Acórdão nº 8609/06.2TBVNG.P1 de Court of Appeal of Porto (Portugal), 17 de Janeiro de 2012
Magistrado Responsável | M. PINTO DOS SANTOS |
Data da Resolução | 17 de Janeiro de 2012 |
Emissor | Court of Appeal of Porto (Portugal) |
Pc. 8609/06.2TBVNG.P1 – 2ª Secção (apelação) ___________________________________ Relator: Pinto dos Santos Adjuntos: Des. Ondina Carmo Alves Des.

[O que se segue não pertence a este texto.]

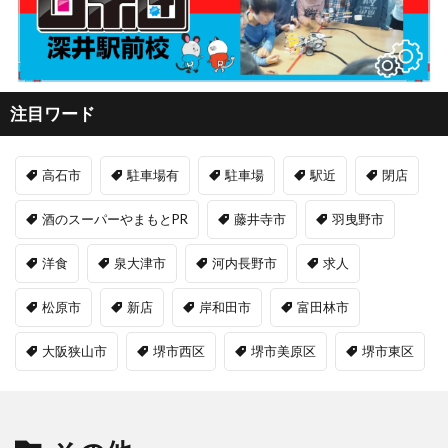
注目ワード
高石市
駐車場有
駐車場
駅近
閉店
酒のスーパーやまもとPR
藤井寺市
羽曳野市
洋食
泉大津市
河内長野市
求人
松原市
新店
岸和田市
富田林市
大阪狭山市
堺市西区
堺市美原区
堺市東区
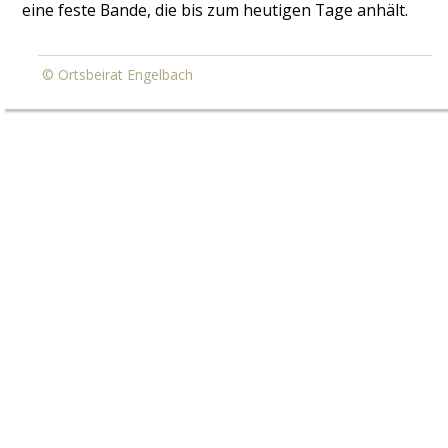
eine feste Bande, die bis zum heutigen Tage anhält.
© Ortsbeirat Engelbach 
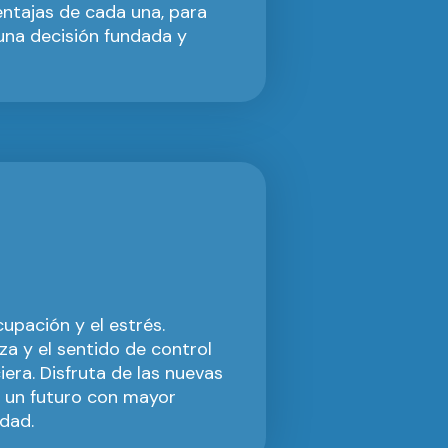
entajas de cada una, para
na decisión fundada y
cupación y el estrés.
za y el sentido de control
iera. Disfruta de las nuevas
 un futuro con mayor
idad.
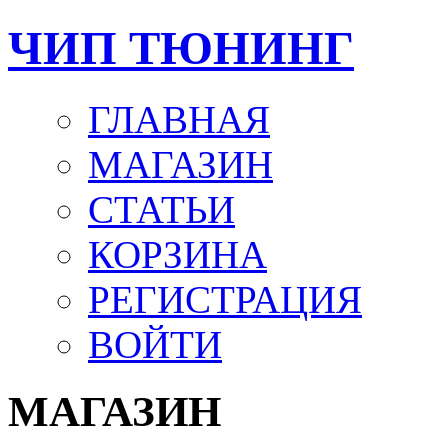
ЧИП ТЮНИНГ
ГЛАВНАЯ
МАГАЗИН
СТАТЬИ
КОРЗИНА
РЕГИСТРАЦИЯ
ВОЙТИ
МАГАЗИН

Ramos Lopes* * *Acordam nesta secção cível do Tribunal da Relação do Porto: I. Relatório: B…, Lda.
, com sede em Vila Nova de Gaia, instaurou a presente acção declarativa de condenação, sob a forma comum ordinária, contra C…, Lda.
, com sede em Lisboa, pedindo a condenação desta a pagar-lhe a quantia de 16.856,79 €, acrescida de juros de mora vincendos, à taxa legal, sobre a quantia de 15.597,12 €.
Fundamentou a sua pretensão na realização, a solicitação da ré, de trabalhos topográficos, constantes das facturas que enviou àquela e que juntou aos autos, facturas essas que a demandada não pagou integralmente, estando por liquidar os valores das facturas nºs 2/05, 3/05, 4/05 e parte da factura nº 1/05, bem como os respectivos juros de mora uma vez que as mesmas se venceram a 30 dias (após a data da sua emissão).
A ré contestou nos seguintes termos: ● admitiu a prestação dos trabalhos alegados pela autora; ● excepcionou o pagamento da factura nº 4/05 e do remanescente da factura 1/05; ● confessou o não pagamento das facturas nºs 2/05 e 3/05, num total de 10.769,00 €; ● considera, porém, que estas facturas ainda não se venceram, porque o seu pagamento, como acordado com a autora, só seria feito quando os trabalhos lhe fossem pagos a ela, demandada, pela dona da obra, o que ainda não aconteceu; ● excepcionou, ainda, a existência de defeitos (que descreveu) nos trabalhos realizados pela demandante, que procedeu à sua denúncia/comunicação (por carta datada de 13/07/2006) junto da mesma, tendo-a interpelado para proceder à respectiva reparação, mas a autora não os reconheceu e recusou-se a repará-los; ● excepcionou também o abandono da obra, sem a concluir, por parte da autora e que devido a isso e à urgência da mesma (a obra estava sujeita a prazos e a penalidades/multas) teve que ser ela própria, ré, a terminar os trabalhos e a reparar os defeitos, suportando os respectivos custos, no valor total de 5.359,73 €, que pretende ver compensados com o que tiver que pagar à autora; ● invocou, por fim, que a demandante litiga de má fé por deduzir pretensão cuja falta de fundamento não podia ignorar, fazendo uso reprovável do processo.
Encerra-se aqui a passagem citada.